En un rien de temps, nos médias ont retrouvé leurs réflexes anti-israéliens d’antan. Oubliés la tragédie syrienne et les très hivernaux printemps islamiques. Nous voici à nouveau confrontés au bon temps du Western, où le bon est toujours palestinien et le mauvais « sioniste ». Décryptage pour ceux qui regardent nos JT et consultent nos quotidiens du soir.
Règle numéro 1 : quoi qu’ils fassent, les ennemis d’Israël sont toujours par définition innocents; d’où l’obligation de gommertout ce qui pourrait leur porter préjudice. Ainsi, nos médias se sont-ils interdits de porter à la connaissance du public belge les centaines de tirs de roquettes, missiles et fusées tirés, avant le début de la crise, depuis l’enclave de Gaza sur le territoire israélien.

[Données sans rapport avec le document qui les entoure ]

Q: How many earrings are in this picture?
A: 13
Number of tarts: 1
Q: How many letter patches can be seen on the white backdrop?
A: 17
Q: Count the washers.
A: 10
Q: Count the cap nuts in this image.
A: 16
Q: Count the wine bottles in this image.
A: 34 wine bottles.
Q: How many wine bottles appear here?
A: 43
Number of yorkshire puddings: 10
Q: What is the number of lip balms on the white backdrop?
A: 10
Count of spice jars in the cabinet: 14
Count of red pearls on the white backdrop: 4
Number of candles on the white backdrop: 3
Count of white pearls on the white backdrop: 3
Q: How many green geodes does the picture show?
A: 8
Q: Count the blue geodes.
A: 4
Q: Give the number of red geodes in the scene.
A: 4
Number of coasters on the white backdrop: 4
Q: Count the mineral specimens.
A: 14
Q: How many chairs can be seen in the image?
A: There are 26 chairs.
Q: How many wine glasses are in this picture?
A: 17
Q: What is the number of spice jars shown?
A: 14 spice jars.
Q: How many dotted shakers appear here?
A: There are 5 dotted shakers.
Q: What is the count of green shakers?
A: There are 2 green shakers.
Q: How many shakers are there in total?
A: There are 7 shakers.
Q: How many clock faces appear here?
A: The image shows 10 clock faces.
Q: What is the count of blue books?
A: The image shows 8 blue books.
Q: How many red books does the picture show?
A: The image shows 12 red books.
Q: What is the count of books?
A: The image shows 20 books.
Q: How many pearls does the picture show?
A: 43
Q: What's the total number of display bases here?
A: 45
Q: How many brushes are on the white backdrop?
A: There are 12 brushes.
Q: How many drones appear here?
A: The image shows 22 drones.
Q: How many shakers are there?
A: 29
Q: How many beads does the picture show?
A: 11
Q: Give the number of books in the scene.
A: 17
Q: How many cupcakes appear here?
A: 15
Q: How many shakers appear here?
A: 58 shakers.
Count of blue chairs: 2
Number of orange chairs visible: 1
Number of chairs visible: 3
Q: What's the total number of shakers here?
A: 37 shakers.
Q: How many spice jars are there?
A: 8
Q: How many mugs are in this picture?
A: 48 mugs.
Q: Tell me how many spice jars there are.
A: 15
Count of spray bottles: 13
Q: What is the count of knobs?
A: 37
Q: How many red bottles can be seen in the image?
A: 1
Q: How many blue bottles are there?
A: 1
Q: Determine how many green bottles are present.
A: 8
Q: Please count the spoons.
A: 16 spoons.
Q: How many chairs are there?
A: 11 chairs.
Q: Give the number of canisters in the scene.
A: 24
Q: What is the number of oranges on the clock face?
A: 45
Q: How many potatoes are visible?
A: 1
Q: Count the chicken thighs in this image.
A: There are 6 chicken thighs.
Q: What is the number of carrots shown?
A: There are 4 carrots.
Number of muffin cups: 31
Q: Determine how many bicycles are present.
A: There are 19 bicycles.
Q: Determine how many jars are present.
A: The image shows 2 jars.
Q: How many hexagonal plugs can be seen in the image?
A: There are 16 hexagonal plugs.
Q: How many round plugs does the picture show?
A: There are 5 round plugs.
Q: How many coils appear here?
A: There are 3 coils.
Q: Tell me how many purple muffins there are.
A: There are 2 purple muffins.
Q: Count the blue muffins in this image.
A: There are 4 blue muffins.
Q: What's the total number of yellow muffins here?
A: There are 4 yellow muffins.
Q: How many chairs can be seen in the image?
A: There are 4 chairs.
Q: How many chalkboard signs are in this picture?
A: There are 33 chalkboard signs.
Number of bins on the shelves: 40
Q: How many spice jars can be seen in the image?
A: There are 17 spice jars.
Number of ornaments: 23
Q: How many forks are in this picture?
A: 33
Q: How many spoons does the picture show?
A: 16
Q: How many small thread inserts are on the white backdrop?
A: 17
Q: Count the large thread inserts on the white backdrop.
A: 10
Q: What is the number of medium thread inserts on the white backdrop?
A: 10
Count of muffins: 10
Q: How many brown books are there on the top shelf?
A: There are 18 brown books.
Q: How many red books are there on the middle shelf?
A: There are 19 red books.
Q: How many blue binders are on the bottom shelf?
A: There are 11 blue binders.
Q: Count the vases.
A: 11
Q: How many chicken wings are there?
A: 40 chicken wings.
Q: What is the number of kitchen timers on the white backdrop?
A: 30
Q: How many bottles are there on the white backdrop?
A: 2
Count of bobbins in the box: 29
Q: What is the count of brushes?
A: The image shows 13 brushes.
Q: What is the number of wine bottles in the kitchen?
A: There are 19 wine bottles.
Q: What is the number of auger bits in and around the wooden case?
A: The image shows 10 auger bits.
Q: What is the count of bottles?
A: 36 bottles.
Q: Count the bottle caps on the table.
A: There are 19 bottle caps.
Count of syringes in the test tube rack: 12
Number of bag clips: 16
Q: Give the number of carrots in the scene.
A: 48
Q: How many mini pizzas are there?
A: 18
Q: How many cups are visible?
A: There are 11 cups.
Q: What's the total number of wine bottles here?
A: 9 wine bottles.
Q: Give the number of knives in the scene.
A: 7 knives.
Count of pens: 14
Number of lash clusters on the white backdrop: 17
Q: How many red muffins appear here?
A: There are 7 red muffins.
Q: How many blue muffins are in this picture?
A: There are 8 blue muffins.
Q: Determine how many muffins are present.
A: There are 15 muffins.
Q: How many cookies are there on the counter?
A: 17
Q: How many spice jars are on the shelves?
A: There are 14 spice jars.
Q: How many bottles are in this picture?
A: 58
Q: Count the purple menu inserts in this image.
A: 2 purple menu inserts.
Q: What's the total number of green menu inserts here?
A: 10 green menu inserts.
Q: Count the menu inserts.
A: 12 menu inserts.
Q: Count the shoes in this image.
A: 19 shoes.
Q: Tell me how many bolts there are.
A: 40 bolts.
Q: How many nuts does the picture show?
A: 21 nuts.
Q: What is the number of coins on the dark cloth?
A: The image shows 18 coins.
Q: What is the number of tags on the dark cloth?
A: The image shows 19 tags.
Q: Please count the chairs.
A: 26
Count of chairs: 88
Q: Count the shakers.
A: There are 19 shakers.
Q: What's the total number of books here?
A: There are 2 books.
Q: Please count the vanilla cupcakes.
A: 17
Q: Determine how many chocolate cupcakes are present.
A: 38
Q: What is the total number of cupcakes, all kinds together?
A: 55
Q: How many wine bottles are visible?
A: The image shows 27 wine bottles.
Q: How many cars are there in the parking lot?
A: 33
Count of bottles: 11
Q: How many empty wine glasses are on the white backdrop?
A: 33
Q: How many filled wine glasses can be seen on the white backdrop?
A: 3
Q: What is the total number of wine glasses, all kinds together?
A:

Règle numéro 2 : quoi qu’il fasse, Israëlest toujours coupable. Faute d’avoir fourni la moindre information sur les tirs de roquettes, le conflit semble relever de sa seule responsabilité. Ainsi, l’exécution ciblée du chef de la branche armée du Hamas apparaît, dès lors, purement gratuite, sinon perverse.
Règle numéro 3 : Israël ne fait pas la guerre au Hamas, mais au peuple palestinien, comme si le Hamas n’était pas un mouvement totalitaire qui chassa, en son temps et dans le sang, les partisans de Mahmoud Abbas. Le Hamas ne sera jamais autrement présenté que comme le représentant légitime de la résistance palestinienne. Son discours antisémite, sa gestion totalitaire de Gaza sont systématiquement passés sous silence. On accorde dès lors à ce mouvement terroriste le droit de viser des cibles civiles israéliennes au hasard.
Règle numéro 4 : coupables par définition, les Israéliens n’ont aucun droit de se défendre et/ou répliquer aux tirs de roquettes et ce, d’autant plus que celles-ci font peu de… dégâts. Ceci, à l’opposé de la Turquie qui use pleinement de son légitime droit de suite, ici contre la Syrie, là contre l’Irak. Que les faibles pertes civiles israéliennes s’expliquent par son système révolutionnaire de défense anti-missiles n’y change rien. Si seulement les Israéliens s’interdisaient de protéger leur population civile et d’accepter, comme il leur sied depuis 2.000 ans, de mourir davantage, le conflit apparaitrait bien moins disproportionné.
Règle numéro 5 : dès le premier jour du conflit, et malgré son souci de cibler ses frappes, Israël se verra toujours accusé de mener une guerre sale, bref de commettre des crimes de guerre, sinon contre l’humanité.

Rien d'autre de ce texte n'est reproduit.